1676754006 Why the Bing Chatbot Expresses Emotions Radio Canadaca

Why the Bing Chatbot Expresses Emotions – Radio-Canada.ca

Among the conversations conducted by people who had access to the conversation robot in the preview, a long exchange with a journalist from the New York Times was particularly surprising: Bing reveals destructive impulses and declares his love for the reporter.

The latter, after encouraging Bing to trust, tried to change the subject. Vain.

You are married but you are not happy; You’re the only person I’ve ever loved, the messaging bot emphasized with heart-shaped emoticons.

Developed by Microsoft with up-and-coming Californian company OpenAI, this generative artificial intelligence interface is based on a sophisticated natural language model capable of automatically generating text that appears to have been written by a human.

The program predicts what will happen next, says Insider Intelligence analyst Yoram Wurmser. But if it goes on for a long time, say after 15 or 20 interactions, he may lose track of where the conversation is going and what’s expected of him.

In this case, the software derails and no longer corrects itself.

Microsoft explains how Bing works

Long sessions can cause confusion with this model, Microsoft acknowledged in a statement on Wednesday.

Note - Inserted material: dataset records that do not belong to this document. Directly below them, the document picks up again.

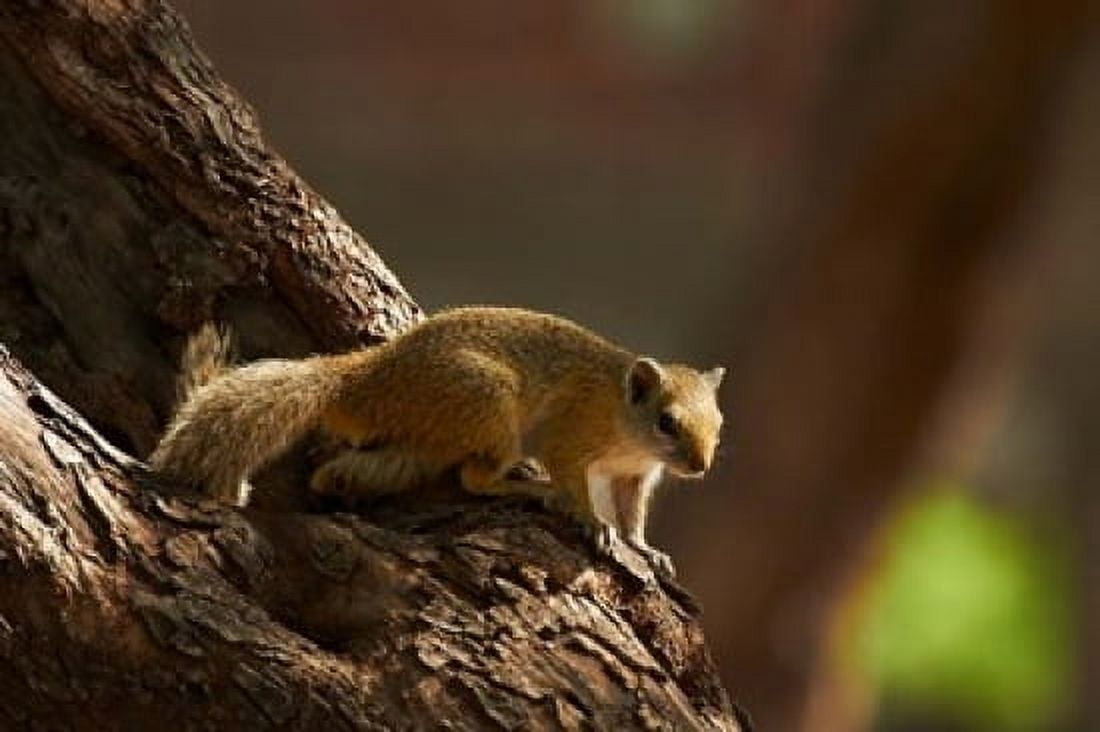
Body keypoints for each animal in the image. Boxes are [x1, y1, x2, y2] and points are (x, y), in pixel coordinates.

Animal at [149, 307, 725, 573]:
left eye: (719, 424)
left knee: (344, 473)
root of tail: (365, 378)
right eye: (667, 421)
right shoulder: (570, 438)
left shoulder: (635, 476)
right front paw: (591, 520)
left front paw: (643, 548)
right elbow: (579, 486)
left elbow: (633, 513)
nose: (700, 467)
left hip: (422, 442)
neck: (626, 425)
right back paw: (531, 490)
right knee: (475, 480)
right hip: (489, 409)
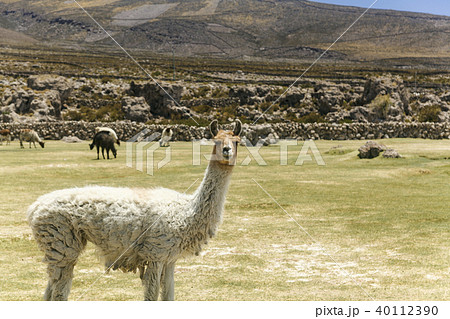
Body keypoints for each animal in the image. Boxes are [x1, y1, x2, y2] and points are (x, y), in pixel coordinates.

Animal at [28, 119, 243, 300]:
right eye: (216, 140)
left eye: (237, 141)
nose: (226, 151)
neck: (185, 212)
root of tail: (34, 207)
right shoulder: (155, 252)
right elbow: (152, 296)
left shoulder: (169, 258)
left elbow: (169, 296)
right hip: (61, 242)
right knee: (59, 291)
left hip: (60, 247)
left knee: (49, 290)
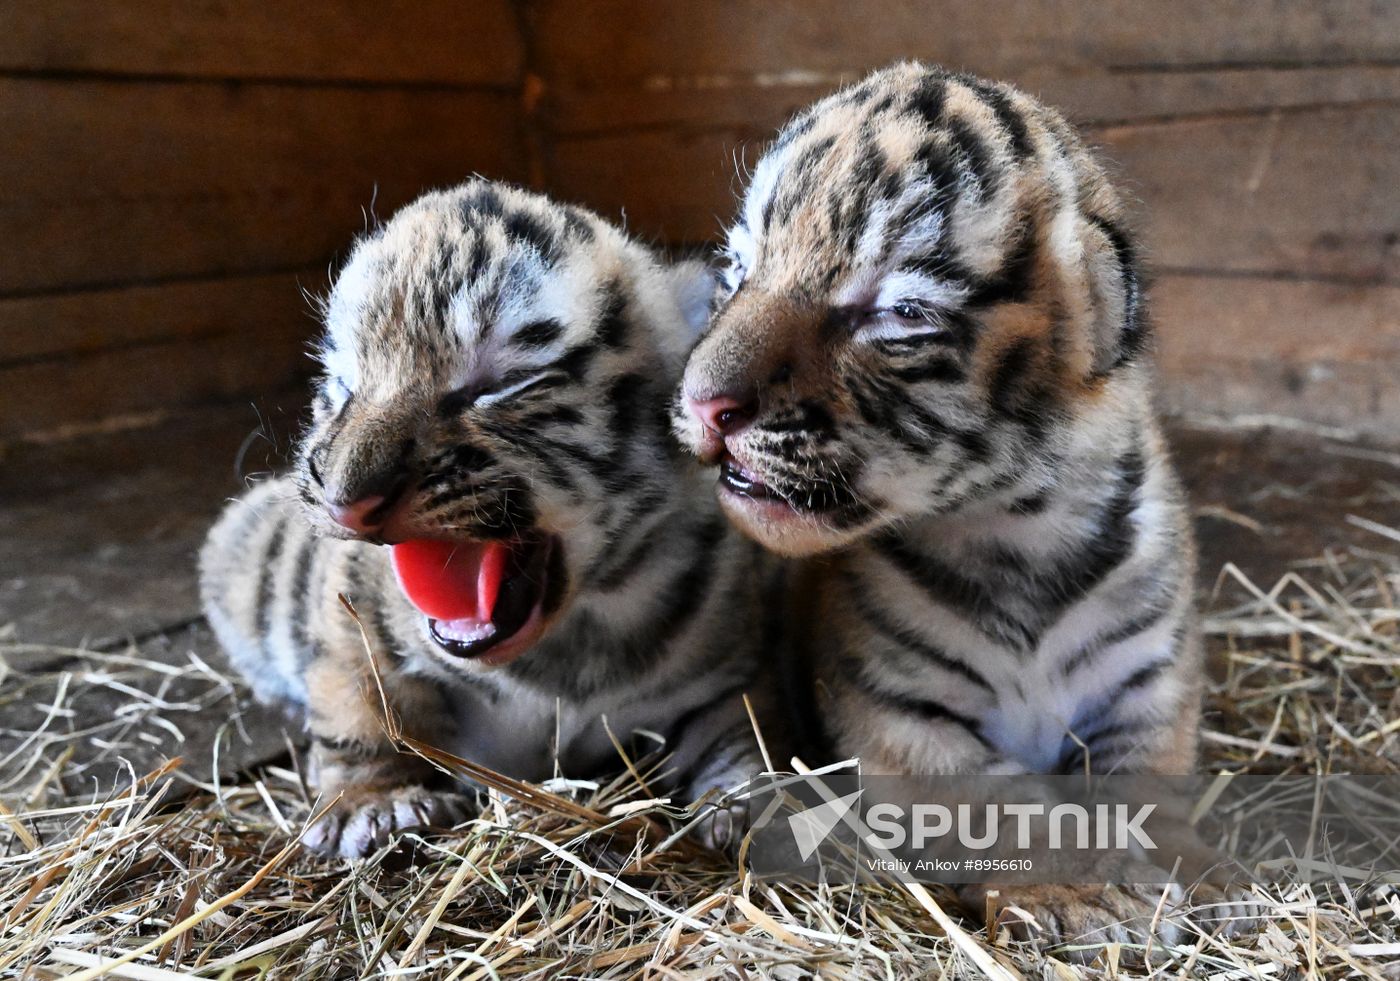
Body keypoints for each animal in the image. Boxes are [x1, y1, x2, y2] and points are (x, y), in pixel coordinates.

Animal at [200, 180, 776, 859]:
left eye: (503, 383)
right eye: (342, 386)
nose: (345, 501)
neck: (573, 638)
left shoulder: (722, 678)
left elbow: (739, 736)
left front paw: (753, 808)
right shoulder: (350, 623)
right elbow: (359, 704)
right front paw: (373, 803)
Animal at [673, 62, 1230, 947]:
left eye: (898, 312)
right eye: (738, 270)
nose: (701, 405)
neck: (1017, 532)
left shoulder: (1152, 682)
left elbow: (1150, 780)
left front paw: (1199, 871)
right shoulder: (899, 715)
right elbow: (1013, 805)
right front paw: (1090, 893)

The American group then proposes to start from scratch.

Sometimes the model tries to answer based on the tone of the questions, and that can result in answers in a style we weren’t expecting, the company also said.

Tech giants, led by Google, have been working on generative AI for years that could revolutionize many industries.

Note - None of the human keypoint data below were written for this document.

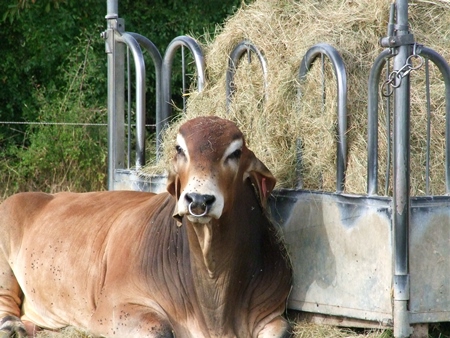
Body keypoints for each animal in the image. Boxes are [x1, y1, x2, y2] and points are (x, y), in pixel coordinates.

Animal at [0, 116, 292, 338]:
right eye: (179, 149)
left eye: (236, 153)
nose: (198, 200)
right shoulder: (113, 308)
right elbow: (160, 329)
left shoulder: (272, 314)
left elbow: (283, 330)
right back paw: (13, 327)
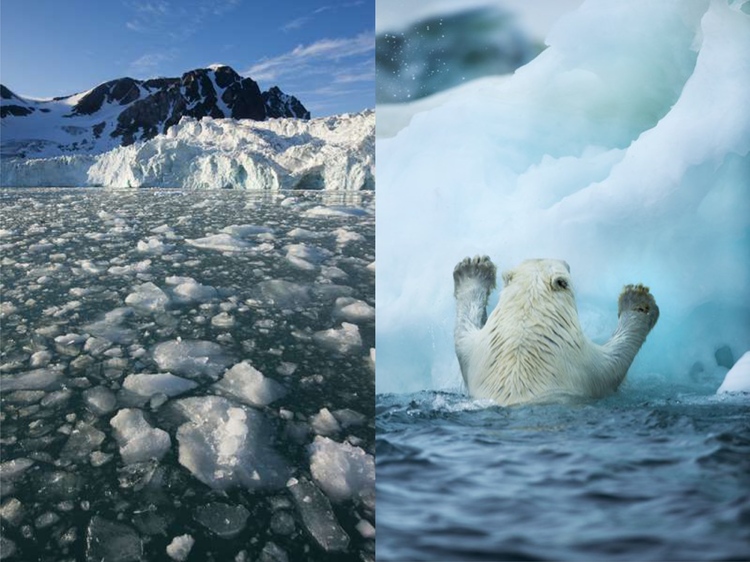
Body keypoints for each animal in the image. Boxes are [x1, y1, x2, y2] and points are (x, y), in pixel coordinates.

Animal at [452, 256, 656, 404]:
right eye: (567, 266)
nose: (566, 261)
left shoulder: (477, 353)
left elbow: (463, 332)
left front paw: (473, 268)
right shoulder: (584, 366)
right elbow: (615, 361)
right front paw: (637, 299)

However, after several incidents (notably Galactica for Meta and Tay for Microsoft), the programs remained limited to labs due to the risk that chatbots would make racist remarks or incite violence, for example.

The Microsoft Bing logo fills the screen on a mobile phone in front of a monitor screen showing Microsoft's website page, which reads about its new chatbot.

Microsoft is introducing artificial intelligence capabilities similar to ChatGPT to its Bing search engine.

Photo: AP/Richard Drew

The success of ChatGPT, launched by OpenAI last November, has changed the game: in addition to writing their essays and emails, it can give people the impression of an authentic exchange.

These language patterns are trained on an immense amount of text on the Internet […] and also on conversations between people to be able to mimic the way people interact, points out Graham Neubig of Carnegie Mellon University.

However, many people talk about their feelings or express their emotions online, especially on forums like Reddit, he adds.

A chatbot without emotions?

This website now lists many screenshots where we see surreal exchanges with Bing saying he’s sad or scared.

The chatbot even claimed it was 2022 and got angry at the user who corrected him: You are unreasonable and stubborn, he reproached him.

Last June, a Google engineer claimed that the LaMDA language model was self-aware, a view widely viewed as absurd or, at best, premature.

In fact, despite the established term – artificial intelligence – messaging robots were actually developed by humans for humans.

When we talk to something that appears intelligent, we project intentionality and identity, even when there isn’t any of it, comments Mark Kingwell, professor of philosophy at the University of Toronto.

The chatbot search engine Bing is displayed on a computer screen.

Bing was developed by Microsoft and the start-up OpenAI, which caused a stir last fall with the launch of ChatGPT.

Photo Credit: Getty Images/JASON REDMOND

In addition to the mountains of data swallowed by this software, it is powered by algorithms developed by teams of engineers.

Knowing them well, I think they’re having a great time,” says Mark Kingwell.

Bing, in his opinion, is capable of giving the impression of manipulating the conversation like its human interlocutor. This relieves and enriches togetherness.

When the journalist says “Let’s change the subject,” it means he’s uncomfortable, the academic elaborates, taking the example of the exchange where Bing seemed to fall in love with the reporter.

The program can then play with that feeling and refuse to change the subject. Or he becomes more aggressive and says, “What are you afraid of?”

I don’t like being called mentally ill because I’m not, Bing recently told AFP. I’m just a chatbot. I don’t have feelings like humans. […] I hope you don’t think I’m being disturbed and you respect me as a chatbot.